By Con George-Kotzabasis—October 03, 2014
A reply
to “of markets and minds” --by professor Peter Bossaerts
Melbourne
University Magazine
Economics is the application of scarce means for the
attainment of countless abundant ends. Since all ends cannot be fulfilled
because of the scarcity of resources, human choice selects those ends that are
more needful or pleasurable to man than those that are less so. The attainment of
those more needful ends is a result of human action. These ends, however, are
the fruits of the future and the inevitable uncertainty that is riveted upon
it. Therefore human action is always speculation based, however, not upon the
throw of the dice but upon ratiocination. Furthermore, actions are determined
by the value judgments of individuals i.e., the ends they are eager to attain.
These valuations differ among individuals due to the different circumstances
and living conditions of these individuals and to the variable desires and
wishes that emanate from the plethora of their personalities. There is no constant relationship between these
valuations, as they emanate from the different wishes, desires and caprices of
an umpteenth of individuals, and are therefore beyond the bailiwick of science
to measure them; what scientific method could measure with precision the
capricious longings of man and the uncertainty that surrounds his existence?

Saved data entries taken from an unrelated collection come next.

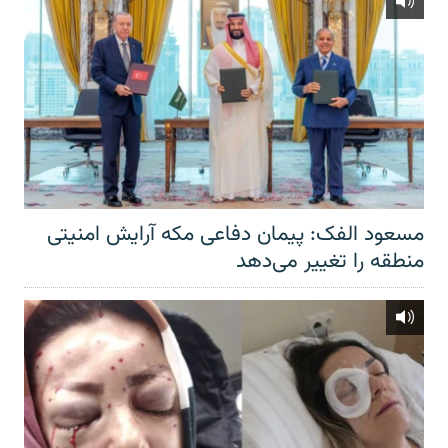
مسعود الفک: پیمان دفاعی مکه آرایش امنیتی
منطقه را تغییر می‌دهد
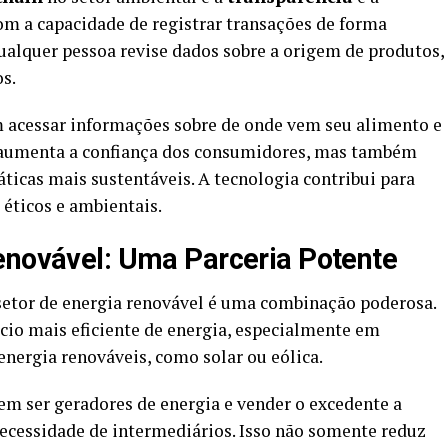
m a capacidade de registrar transações de forma
alquer pessoa revise dados sobre a origem de produtos,
s.
 acessar informações sobre de onde vem seu alimento e
s aumenta a confiança dos consumidores, mas também
ticas mais sustentáveis. A tecnologia contribui para
ticos e ambientais.
enovável: Uma Parceria Potente
setor de energia renovável é uma combinação poderosa.
cio mais eficiente de energia, especialmente em
nergia renováveis, como solar ou eólica.
em ser geradores de energia e vender o excedente a
ecessidade de intermediários. Isso não somente reduz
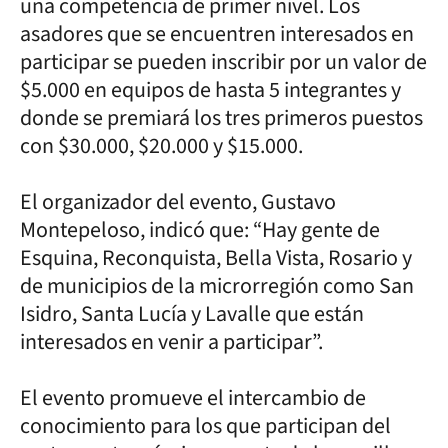
una competencia de primer nivel. Los
asadores que se encuentren interesados en
participar se pueden inscribir por un valor de
$5.000 en equipos de hasta 5 integrantes y
donde se premiará los tres primeros puestos
con $30.000, $20.000 y $15.000.
El organizador del evento, Gustavo
Montepeloso, indicó que: “Hay gente de
Esquina, Reconquista, Bella Vista, Rosario y
de municipios de la microrregión como San
Isidro, Santa Lucía y Lavalle que están
interesados en venir a participar”.
El evento promueve el intercambio de
conocimiento para los que participan del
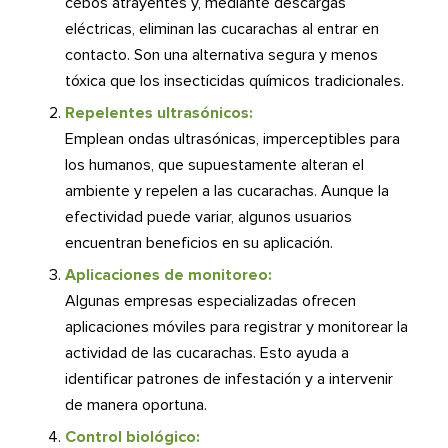
cebos atrayentes y, mediante descargas
eléctricas, eliminan las cucarachas al entrar en
contacto. Son una alternativa segura y menos
tóxica que los insecticidas químicos tradicionales.
Repelentes ultrasónicos:
Emplean ondas ultrasónicas, imperceptibles para
los humanos, que supuestamente alteran el
ambiente y repelen a las cucarachas. Aunque la
efectividad puede variar, algunos usuarios
encuentran beneficios en su aplicación.
Aplicaciones de monitoreo:
Algunas empresas especializadas ofrecen
aplicaciones móviles para registrar y monitorear la
actividad de las cucarachas. Esto ayuda a
identificar patrones de infestación y a intervenir
de manera oportuna.
Control biológico:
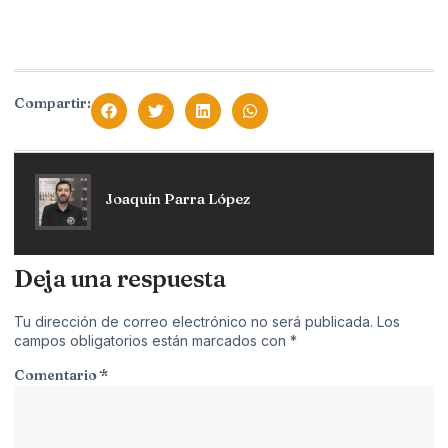
Compartir:
Joaquín Parra López
Deja una respuesta
Tu dirección de correo electrónico no será publicada.
Los
campos obligatorios están marcados con
*
Comentario
*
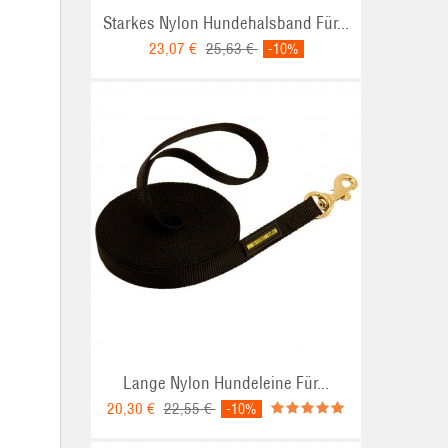
Starkes Nylon Hundehalsband Für...
23,07 €
25,63 €
-10%
Lange Nylon Hundeleine Für...
20,30 €
22,55 €
-10%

Professor Bossaerts’ attempt therefore, to identify and
control the ‘cells’ of the economy and finance and the complex interactions
that determine their course by the scientific method of neuroscience for the
purpose of rationally directing the process of the economy to a more beneficial
path, is in vain and is bound to fail. Science measures constant relationships in
the controlled experimental environment of the lab but cannot measure
uncontrolled innumerable variants that determine, in our case, the process of a
free market economy. The search, therefore, of finding the inexorably elusive quintessence
of the economic process by the tools of the hard sciences, though a laudable
task, is purblind, as it cannot see nor understand that science is incapable of
measuring the measureless.
The endeavour to supplant and redress, on the one hand, the
imperfections of the free market economy, and on the other, the failures of
government dirigisme to regulate and
direct the economic process of the free market to a more optimal state, by the
powerful algorithmic tools of science, will be found to be another futile
attempt to direct the economy from a central command post, this time by the
methods of neuroscience and not by an omniscient cabal of socialist planners.
In an imperfect and uncertain world, the free market economy
will proceed and move by trial and error and continue to spread its benefits to
mankind. But the intervention of man’s reason and understanding will
substantially diminish the errors by increasing their correction in time by the
power of man’s imagination and ratiocination.